Financial institutions are therefore well advised to invest in their existing teams and build up skills there in a targeted manner. According to the Robert Walters Salary Study 2025, 73% of specialists would like to take part in further training programs in the field of AI. Companies can take a targeted approach here to strengthen internal skills and position themselves as attractive employers. In addition to traditional development programs, practical training on the use of new AI tools is essential to successfully shape the digital transformation. Financial institutions can also learn from the Rogers' Adoption Curve: while innovators and early adopters are immediately ready to use new technologies, many employees need a clear strategy and training to embrace change. Companies that actively support this process secure long-term competitive advantages.

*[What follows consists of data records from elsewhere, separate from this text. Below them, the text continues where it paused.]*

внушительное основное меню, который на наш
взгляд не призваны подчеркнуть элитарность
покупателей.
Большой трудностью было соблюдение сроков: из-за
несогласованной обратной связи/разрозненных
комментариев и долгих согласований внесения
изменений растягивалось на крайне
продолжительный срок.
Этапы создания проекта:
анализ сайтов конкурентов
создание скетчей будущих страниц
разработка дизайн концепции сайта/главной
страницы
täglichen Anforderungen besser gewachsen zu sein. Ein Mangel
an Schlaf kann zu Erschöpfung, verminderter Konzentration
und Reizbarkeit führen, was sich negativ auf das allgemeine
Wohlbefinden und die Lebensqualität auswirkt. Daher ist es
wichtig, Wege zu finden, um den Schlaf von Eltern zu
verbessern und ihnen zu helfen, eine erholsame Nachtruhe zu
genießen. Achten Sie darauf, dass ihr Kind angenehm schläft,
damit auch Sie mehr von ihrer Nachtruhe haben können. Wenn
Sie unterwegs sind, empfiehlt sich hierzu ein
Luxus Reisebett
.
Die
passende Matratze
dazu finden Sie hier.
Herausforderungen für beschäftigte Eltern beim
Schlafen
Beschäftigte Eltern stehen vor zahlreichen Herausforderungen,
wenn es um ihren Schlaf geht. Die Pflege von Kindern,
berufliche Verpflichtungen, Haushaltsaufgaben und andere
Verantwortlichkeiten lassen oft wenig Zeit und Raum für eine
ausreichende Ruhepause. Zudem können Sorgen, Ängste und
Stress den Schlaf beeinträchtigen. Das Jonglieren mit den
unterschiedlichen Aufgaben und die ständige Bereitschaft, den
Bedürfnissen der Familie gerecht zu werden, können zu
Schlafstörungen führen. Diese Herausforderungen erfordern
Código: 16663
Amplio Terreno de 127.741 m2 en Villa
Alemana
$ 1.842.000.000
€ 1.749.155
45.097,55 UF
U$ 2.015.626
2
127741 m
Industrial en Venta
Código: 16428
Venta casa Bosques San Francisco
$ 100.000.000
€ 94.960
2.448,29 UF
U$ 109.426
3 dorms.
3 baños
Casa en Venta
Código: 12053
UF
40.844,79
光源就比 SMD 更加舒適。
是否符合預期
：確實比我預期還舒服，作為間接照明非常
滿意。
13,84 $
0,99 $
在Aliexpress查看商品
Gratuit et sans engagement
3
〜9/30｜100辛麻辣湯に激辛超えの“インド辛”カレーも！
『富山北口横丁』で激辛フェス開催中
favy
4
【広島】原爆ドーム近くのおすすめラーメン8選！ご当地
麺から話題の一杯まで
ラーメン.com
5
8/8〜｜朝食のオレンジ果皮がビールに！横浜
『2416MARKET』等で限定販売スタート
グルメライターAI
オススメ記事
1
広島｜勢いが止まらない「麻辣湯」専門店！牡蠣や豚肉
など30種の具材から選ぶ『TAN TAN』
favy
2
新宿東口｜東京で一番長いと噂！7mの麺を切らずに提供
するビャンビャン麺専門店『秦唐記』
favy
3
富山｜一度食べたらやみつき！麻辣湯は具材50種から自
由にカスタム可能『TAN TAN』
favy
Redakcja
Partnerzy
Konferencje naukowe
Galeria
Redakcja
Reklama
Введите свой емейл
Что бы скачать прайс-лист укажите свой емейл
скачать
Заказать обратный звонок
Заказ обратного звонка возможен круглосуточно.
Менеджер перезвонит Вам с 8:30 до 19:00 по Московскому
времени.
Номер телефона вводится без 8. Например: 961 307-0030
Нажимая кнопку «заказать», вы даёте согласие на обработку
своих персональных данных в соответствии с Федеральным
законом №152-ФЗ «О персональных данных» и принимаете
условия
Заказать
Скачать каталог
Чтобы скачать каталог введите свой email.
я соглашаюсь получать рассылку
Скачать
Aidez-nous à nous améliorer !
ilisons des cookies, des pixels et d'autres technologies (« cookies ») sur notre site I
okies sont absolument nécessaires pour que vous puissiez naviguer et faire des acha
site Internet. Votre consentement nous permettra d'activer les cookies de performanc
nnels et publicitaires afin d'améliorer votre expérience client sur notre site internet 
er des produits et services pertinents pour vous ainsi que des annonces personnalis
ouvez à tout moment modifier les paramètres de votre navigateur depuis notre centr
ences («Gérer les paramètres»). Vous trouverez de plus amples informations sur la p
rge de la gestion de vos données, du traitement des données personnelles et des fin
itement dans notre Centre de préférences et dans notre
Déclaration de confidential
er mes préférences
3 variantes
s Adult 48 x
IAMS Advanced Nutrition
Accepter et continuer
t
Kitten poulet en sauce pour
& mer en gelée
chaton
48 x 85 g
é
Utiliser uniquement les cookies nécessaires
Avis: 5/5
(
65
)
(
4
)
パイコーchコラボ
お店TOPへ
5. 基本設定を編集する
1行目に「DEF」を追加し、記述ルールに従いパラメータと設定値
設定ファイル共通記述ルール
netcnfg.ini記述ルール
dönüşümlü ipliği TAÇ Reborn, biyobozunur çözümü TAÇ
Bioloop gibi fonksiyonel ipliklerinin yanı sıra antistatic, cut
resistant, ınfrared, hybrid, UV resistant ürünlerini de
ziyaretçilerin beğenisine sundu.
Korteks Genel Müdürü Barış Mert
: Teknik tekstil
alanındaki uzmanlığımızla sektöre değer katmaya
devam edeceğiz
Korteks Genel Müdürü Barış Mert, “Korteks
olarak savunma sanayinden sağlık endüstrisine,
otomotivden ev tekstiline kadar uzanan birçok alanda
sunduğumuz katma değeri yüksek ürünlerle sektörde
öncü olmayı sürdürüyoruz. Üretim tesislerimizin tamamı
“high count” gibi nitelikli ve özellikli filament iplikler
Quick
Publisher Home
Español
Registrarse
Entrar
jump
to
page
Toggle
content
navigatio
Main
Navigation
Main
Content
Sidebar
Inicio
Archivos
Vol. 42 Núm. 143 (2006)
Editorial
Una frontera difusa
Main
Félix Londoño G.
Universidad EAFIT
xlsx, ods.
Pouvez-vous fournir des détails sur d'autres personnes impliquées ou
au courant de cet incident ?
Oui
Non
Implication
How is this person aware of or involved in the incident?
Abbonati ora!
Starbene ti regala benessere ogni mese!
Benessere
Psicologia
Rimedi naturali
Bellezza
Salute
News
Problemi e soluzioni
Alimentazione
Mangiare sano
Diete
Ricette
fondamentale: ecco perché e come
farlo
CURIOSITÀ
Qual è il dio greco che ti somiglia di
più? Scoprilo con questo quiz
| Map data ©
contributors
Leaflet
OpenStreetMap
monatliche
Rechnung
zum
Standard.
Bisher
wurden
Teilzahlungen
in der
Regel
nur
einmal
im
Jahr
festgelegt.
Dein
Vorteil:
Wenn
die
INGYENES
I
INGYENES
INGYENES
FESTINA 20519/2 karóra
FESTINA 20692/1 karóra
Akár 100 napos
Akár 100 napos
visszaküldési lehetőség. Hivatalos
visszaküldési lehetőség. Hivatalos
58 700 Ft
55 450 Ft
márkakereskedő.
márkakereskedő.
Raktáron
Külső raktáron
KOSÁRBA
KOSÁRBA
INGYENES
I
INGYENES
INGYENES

However, internal qualification alone is not enough. Financial institutions should also focus on recruiting new employees - especially in the areas of strategy, IT and compliance, which must drive the continuous and strategic implementation of AI in financial institutions. Marketing and communication specialists are also needed to provide employees and customers with easy-to-understand, well-thought-out information on new systems and processes. In addition, a well-staffed HR department plays a crucial role in the implementation of AI-supported processes and products. The HR department is the main point of contact for employees and is also responsible for employee training.
Despite declining enrolment in finance-related courses, there are good opportunities to attract talent to the financial sector. A recent long-term study by XING and Forsa shows: The willingness to change jobs in the German labor market remains high – 36% of those in employment are open to a new professional challenge, and among 18 to 29-year-olds this figure is as high as 48%. Nevertheless, only 7% of skilled workers are actively looking for a job, while 81% of those willing to change jobs are waiting for the right offer without taking any action themselves. For banks, this means that traditional job advertisements are not enough. A strong employer brand, modern working models and clear development prospects are crucial in order to be attractive to new talent. At the same time, proactive direct approaches and a good network are becoming increasingly important - this is the only way to reach the right specialists in a targeted manner and inspire them for the sector. Specialized personnel consultants have a good overview of the market, an extensive network in the industry, an understanding of the current requirements for qualified employees and can thus make a decisive contribution to future-proof and needs-based personnel planning.
Conclusion: Human-centered AI implementation as a competitive advantage in the financial sector
In 2025, artificial intelligence will not just be a technological advance, but a decisive success factor in the financial sector. Banks and financial service providers that use AI strategically, will provide their employees with targeted training and position themselves as attractive employers that remain competitive in the long term. The successful integration of AI requires that both technological and human factors are taken into account - because in the end, it is people who shape and drive digit.